Sea como fuere, lo cierto es que convivimos con la melancolía, bien porque la experimentamos en nuestra propia carne, bien porque la detectamos en conocidos y amigos. Y, además, asociamos con relativa facilidad este estado a determinados paisajes, ya sean naturales o urbanos, lo cual nos lleva a preguntarnos si existen paisajes intrínsecamente melancólicos o si somos nosotros, los seres humanos, quienes les hemos inculcado el carácter de melancólicos. El debate está servido y hay opiniones para todos los gustos, aunque hay que admitir que esta última interpretación parte de una sólida argumentación. En la cultura occidental, la riquísima tradición iconográfica vinculada a la melancolía y esbozada a grandes rasgos en los párrafos anteriores ha podido generar una especie de cliché, de canon artístico melancólico – también de carácter paisajístico-,que acaba por influir tanto en nuestro sentir como en nuestra mirada. Es decir, podemos calificar de melancólicos aquellos paisajes que se adaptan al arquetipo de paisaje melancólico que se nos ha inculcado históricamente: paisajes en los que la niebla acecha cada dos por tres, entornos más bien húmedos y fríos, con vegetación caducifolia; en suma, los paisajes que podemos contemplar en otoño, de una belleza algo mórbida. Otorgamos en él determinados atributos que están presentes en la iconografía cultural asociada a la melancolía y que tenemos interiorizada. Se trataría, por tanto, de una simple construcción cultural, como tantas otras.
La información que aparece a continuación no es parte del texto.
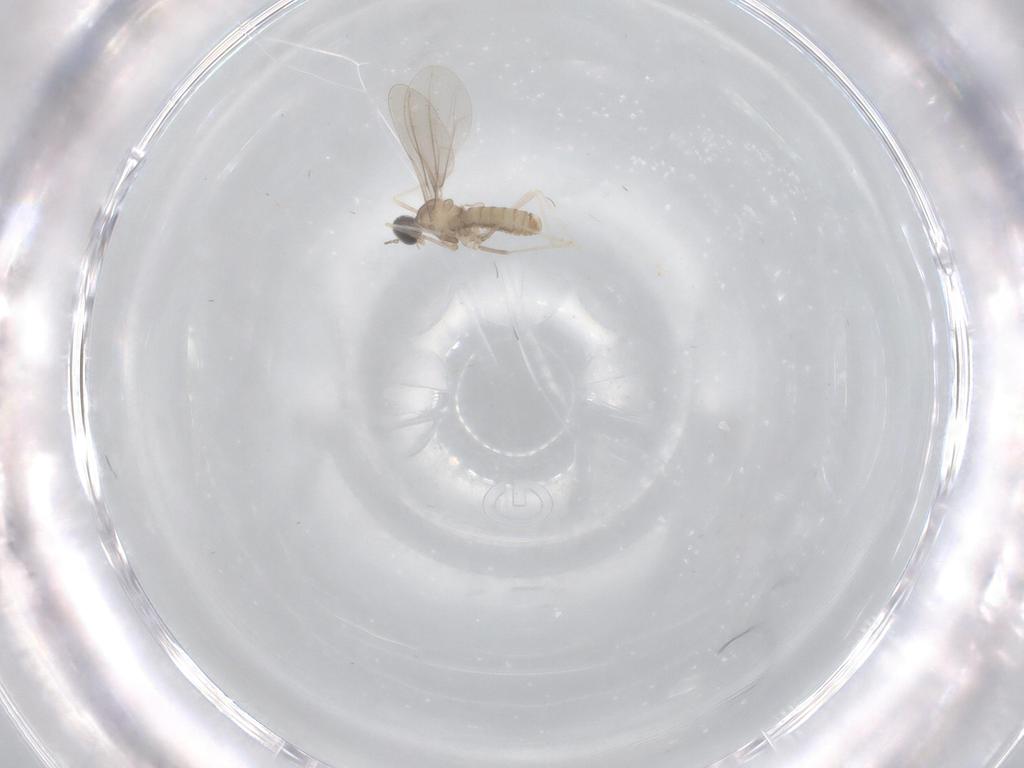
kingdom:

Siempre he pensado que, sin duda, nuestra percepción del paisaje está fuertemente condicionada por los patrones culturales y sociales dominantes y, por ello mismo, creo que esta interpretación explica muchas de nuestras actitudes y comportamientos ante un paisaje arquetípicamente melancólico, pero poco más. Porque resulta que este estado anímico se experimenta también, dependiendo de las personas, en otro tipo de paisajes e incluso en otras estaciones del año. Vuelvo ahí a muchos de los cuadros de Hopper, melancólicos con mayúsculas, pero bajo una luz solar radiante. Algo parecido sucede con la música, y ya no digamos con la combinación paisaje-música, bien explotada en la historia del cine, pero aplicada a una variadísima tipología de paisajes. No: hay otra explicación, que dejaremos para otro artículo. Mientras, bienvenida sea la melancolía, si la entendemos, simplemente, como un estado de hiperconsciencia, de sensibilidad a flor de piel, de serena inquietud existencial, de una cierta capacidad para situarse en los umbrales.